# [DOCUMENTO]
***

# Modelado - Ensamble Bagging

In [2]:
# Importaciones
import pandas as pd
import matplotlib.pyplot as plt
import seaborn as sns
import numpy as np
import time
from sklearn.pipeline import make_pipeline
from sklearn.preprocessing import StandardScaler
from sklearn.preprocessing import LabelEncoder
from sklearn.ensemble import RandomForestClassifier
from sklearn.tree import DecisionTreeClassifier
from sklearn.neighbors import KNeighborsClassifier
from sklearn.neural_network import MLPClassifier
from sklearn.metrics import confusion_matrix, roc_auc_score, precision_recall_curve, auc

## 1. Utils

In [3]:
SEED = 9603

# Número de modelos 
N_MODELS = 4
prng = np.random.RandomState(seed=SEED)
max_int32 = np.iinfo(np.int32).max
SEEDS_POR_MODELO = prng.randint(0, max_int32, size=N_MODELS)
print(SEEDS_POR_MODELO)

DB_PATH = 'DB/model_evaluation/'

CARACTERISTICA_OBJETIVO = 'label'

[793494059 498241738 377997800 912782427]


In [4]:
bagging_model = [
  {
    'path_name' : 'rf', 
    'model_name' : 'RandomForestClassifier',
    'model' : make_pipeline(
      StandardScaler(),
      RandomForestClassifier(criterion="gini", class_weight='balanced', max_depth=20, n_estimators=100, bootstrap=True, random_state=SEEDS_POR_MODELO[0])

***

(Entradas guardadas)
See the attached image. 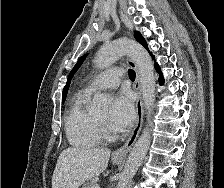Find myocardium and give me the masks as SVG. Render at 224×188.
<instances>
[{
    "label": "myocardium",
    "instance_id": "myocardium-1",
    "mask_svg": "<svg viewBox=\"0 0 224 188\" xmlns=\"http://www.w3.org/2000/svg\"><path fill=\"white\" fill-rule=\"evenodd\" d=\"M95 124L98 130V133L100 135V138H103L105 140H113L115 139V134L113 131L110 129V127L99 120L97 116H95Z\"/></svg>",
    "mask_w": 224,
    "mask_h": 188
}]
</instances>
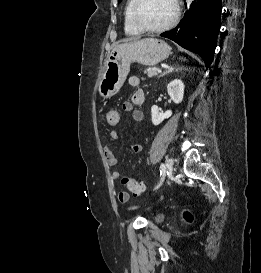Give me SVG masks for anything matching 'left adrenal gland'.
Returning a JSON list of instances; mask_svg holds the SVG:
<instances>
[{"label": "left adrenal gland", "mask_w": 261, "mask_h": 273, "mask_svg": "<svg viewBox=\"0 0 261 273\" xmlns=\"http://www.w3.org/2000/svg\"><path fill=\"white\" fill-rule=\"evenodd\" d=\"M174 69L172 68V67H170L168 70H166L163 74H161L160 75V77L161 76H164L165 74H167V73H170V72H172Z\"/></svg>", "instance_id": "left-adrenal-gland-1"}]
</instances>
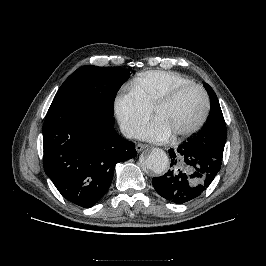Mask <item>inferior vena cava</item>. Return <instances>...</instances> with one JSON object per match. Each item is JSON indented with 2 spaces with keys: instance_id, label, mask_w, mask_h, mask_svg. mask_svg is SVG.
I'll use <instances>...</instances> for the list:
<instances>
[{
  "instance_id": "obj_1",
  "label": "inferior vena cava",
  "mask_w": 266,
  "mask_h": 266,
  "mask_svg": "<svg viewBox=\"0 0 266 266\" xmlns=\"http://www.w3.org/2000/svg\"><path fill=\"white\" fill-rule=\"evenodd\" d=\"M120 130L121 133L126 137V138H133L135 135V129L127 124H121L120 125Z\"/></svg>"
}]
</instances>
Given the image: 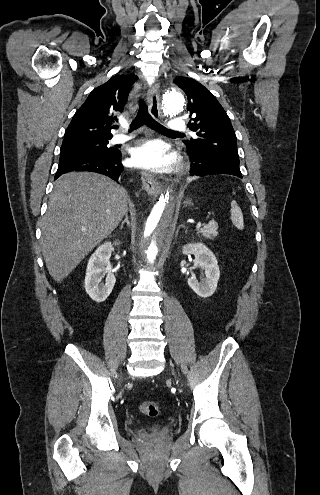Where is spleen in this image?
<instances>
[{"label": "spleen", "mask_w": 320, "mask_h": 495, "mask_svg": "<svg viewBox=\"0 0 320 495\" xmlns=\"http://www.w3.org/2000/svg\"><path fill=\"white\" fill-rule=\"evenodd\" d=\"M230 205H231V209H230L231 221L236 228L242 230L244 228L242 211L236 201L232 200Z\"/></svg>", "instance_id": "1"}]
</instances>
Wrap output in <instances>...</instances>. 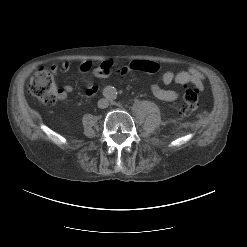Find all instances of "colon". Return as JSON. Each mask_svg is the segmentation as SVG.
Masks as SVG:
<instances>
[{
	"label": "colon",
	"mask_w": 247,
	"mask_h": 247,
	"mask_svg": "<svg viewBox=\"0 0 247 247\" xmlns=\"http://www.w3.org/2000/svg\"><path fill=\"white\" fill-rule=\"evenodd\" d=\"M112 63L105 61L91 72L93 79L109 76L112 73ZM28 90L31 95L47 105H54L59 97V91L54 82L53 75L46 69H40L33 74L29 81ZM199 106L198 91L184 88L178 111L184 116L193 114Z\"/></svg>",
	"instance_id": "1"
}]
</instances>
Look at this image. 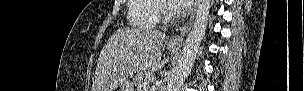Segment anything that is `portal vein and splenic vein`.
Listing matches in <instances>:
<instances>
[{"label":"portal vein and splenic vein","mask_w":304,"mask_h":91,"mask_svg":"<svg viewBox=\"0 0 304 91\" xmlns=\"http://www.w3.org/2000/svg\"><path fill=\"white\" fill-rule=\"evenodd\" d=\"M148 88H149V84L145 83L144 86H143L144 91H147Z\"/></svg>","instance_id":"obj_1"}]
</instances>
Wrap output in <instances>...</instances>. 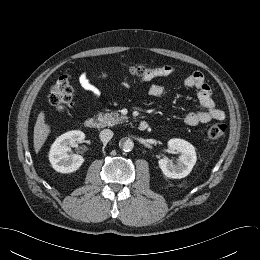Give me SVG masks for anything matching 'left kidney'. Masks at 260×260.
<instances>
[{
	"label": "left kidney",
	"instance_id": "5707ae66",
	"mask_svg": "<svg viewBox=\"0 0 260 260\" xmlns=\"http://www.w3.org/2000/svg\"><path fill=\"white\" fill-rule=\"evenodd\" d=\"M168 148L180 153L178 162L174 164L168 158H162L158 161L159 167L163 174L172 179H181L186 177L193 169L197 156L195 148L189 142L183 139H170Z\"/></svg>",
	"mask_w": 260,
	"mask_h": 260
}]
</instances>
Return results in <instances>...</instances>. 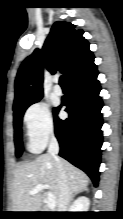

***

# [INSTRUCCIÓN ESCRITA A]
Transcribe sin cambios el tramo del cuaderno de modelado con bagging que va de "# Número de" hasta "prng.randint(0, max_int32, size=N_MODELS)".
# [INSTRUCCIÓN ESCRITA B]
En el cuaderno de modelado con bagging, ¿qué valor de max_depth se fija para el RandomForestClassifier?

# [RESPUESTA CORRECTA A]
# Número de modelos 
N_MODELS = 4
prng = np.random.RandomState(seed=SEED)
max_int32 = np.iinfo(np.int32).max
SEEDS_POR_MODELO = prng.randint(0, max_int32, size=N_MODELS)

# [RESPUESTA CORRECTA B]
20.